Hi all, I am looking for a keyword indexing library for java. I found Lucene in google search. I think it is a very popular one but just wondering if it is the best (in terms of speed performance) indexing library (of course, it can be subjective but your opinion should be good enough for a beginner like me)? Is the example in this site http://snippets.dzone.com/posts/show/4020 good enough, or you have a better recommendation? Thanks in advance.
We have tested Lucene (but .Net version) against MSSQL's Full Text Search. It is rather difficult comparison, since both system provides indexing in incomparable way, but we do it for well defined task - index some product with multiple text fields (so fileds have different weight in search results) and provide user searching on these products.

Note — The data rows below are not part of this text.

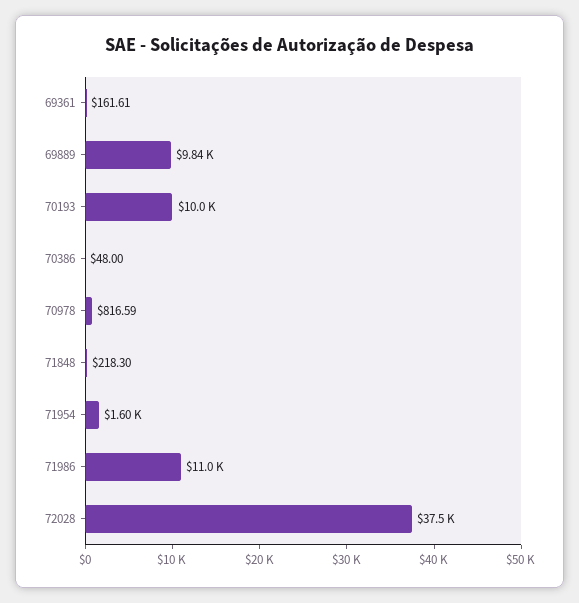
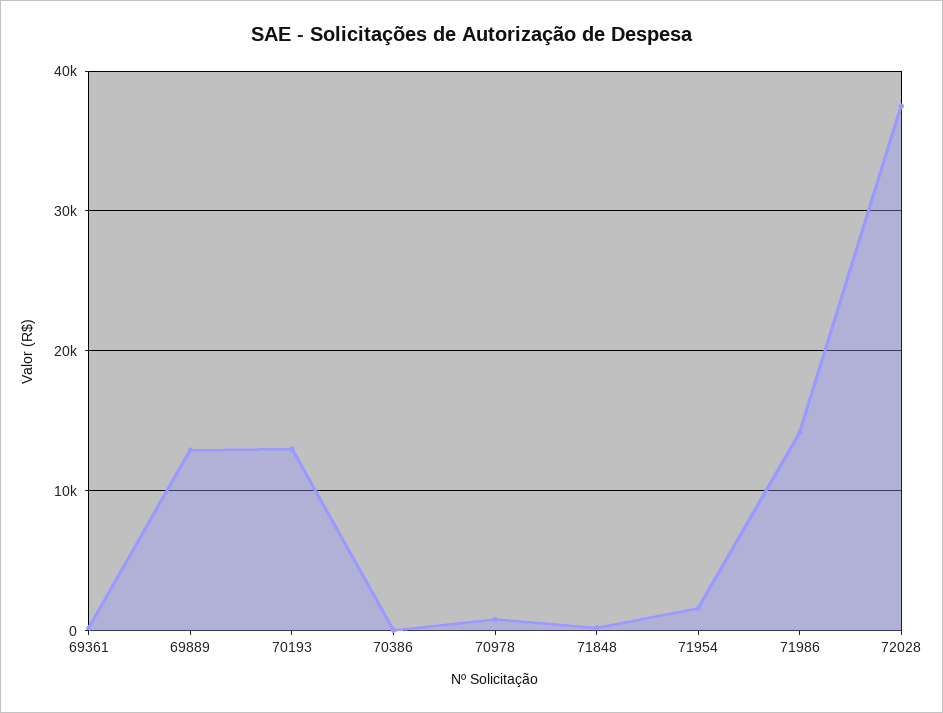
69889: 9840 -> 13000
70193: 10000 -> 13000
71986: 11000 -> 14000

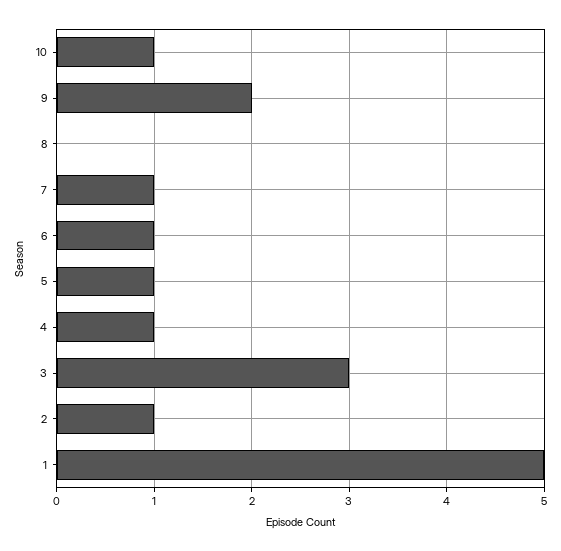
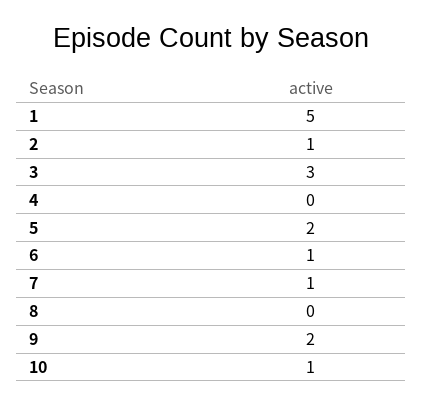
5: 1 -> 2
4: 1 -> 0

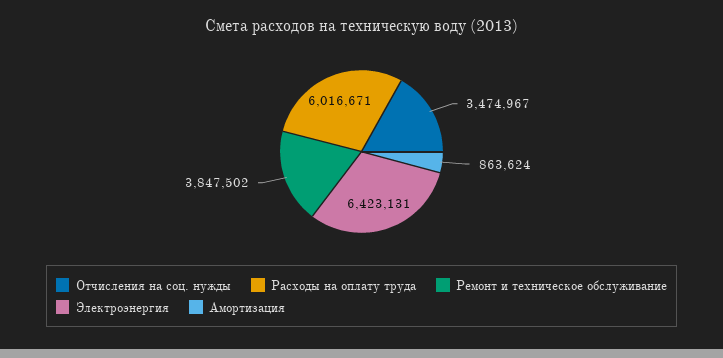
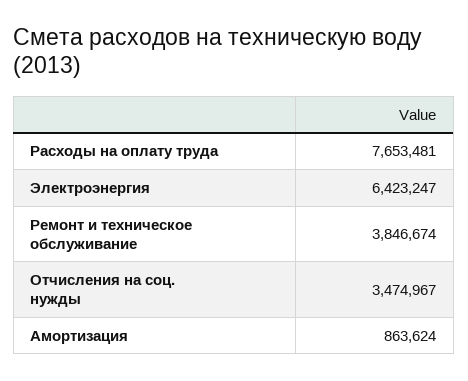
Расходы на оплату труда: 6016671 -> 7653481
Ремонт и техническое обслуживание: 3847502 -> 3846674
Электроэнергия: 6423131 -> 6423247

Lucene wins because we have full control over compounding query, solve which indexes are in memory, and which are stored on filesystem, we have not been restrict by language pack (MSSQL FTS have limited list of supported languages). Lucene allows us use non-static noise word dictionary (for multiple product category we have used different set of noises).
So it is hard to talk about pure performance, but rich functional of Lucenr opens many ways for optimization.

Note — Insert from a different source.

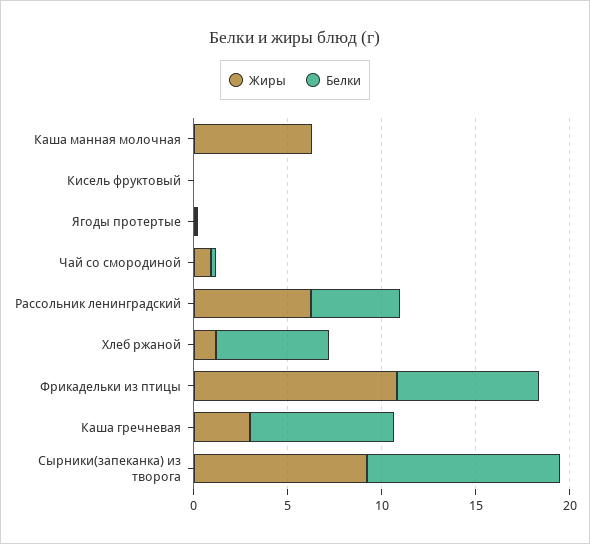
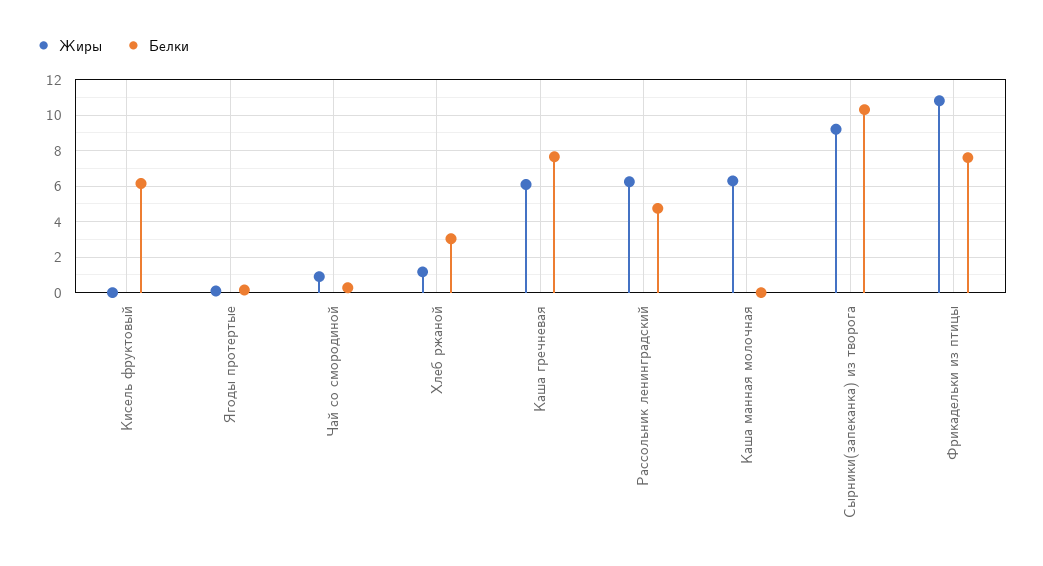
Белки, Кисель фруктовый: 0 -> 6
Белки, Хлеб ржаной: 6 -> 3
Жиры, Каша гречневая: 3 -> 6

The content management software Alfresco has to ingest tons of documents as fast as possible, so I guess the indexer they use is amongst the fastest they could find.
Yes, they use Lucene.
Databases like MySQL have an integrated Full Text Index (see: MySQL Index creation) you can use. This is quite fast but not as easy to configure as Lucene. I tried it one day and didn't get the results I intended (Especially since the included tokenizer can not be exchanged as easily as with Lucene).
Another alternative would be to use a simple database table, where you have one column with the index terms and another pointing to the postings (all documents containing the term) list. A collegue of me does it that way and says he evaluated performance against Lucene and the result was that the dabase is much faster.
However as a conclusion I must say whenever I tried some different technology I was back at Lucene quite fast. The documentation is one of the best I ever read and the configuration as easy as it is extensive.
Lucene is an awesome search tool, but I would also urge you to take a look at Apache Solr ,a full-fledged search server built using Lucene, over a RESTful/HTTP interface.